> **Stated task**
Rewrite the lines of every entry below, changing each "phylum" to "division" and leaving everything else as it is.

──────── Supplied entries

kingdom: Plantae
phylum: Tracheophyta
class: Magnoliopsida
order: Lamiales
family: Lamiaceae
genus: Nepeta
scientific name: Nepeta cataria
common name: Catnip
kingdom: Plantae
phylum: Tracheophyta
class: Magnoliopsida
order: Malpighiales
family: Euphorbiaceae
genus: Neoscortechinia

────────────────

> **Solved problem**
kingdom: Plantae
division: Tracheophyta
class: Magnoliopsida
order: Lamiales
family: Lamiaceae
genus: Nepeta
scientific name: Nepeta cataria
common name: Catnip
kingdom: Plantae
division: Tracheophyta
class: Magnoliopsida
order: Malpighiales
family: Euphorbiaceae
genus: Neoscortechinia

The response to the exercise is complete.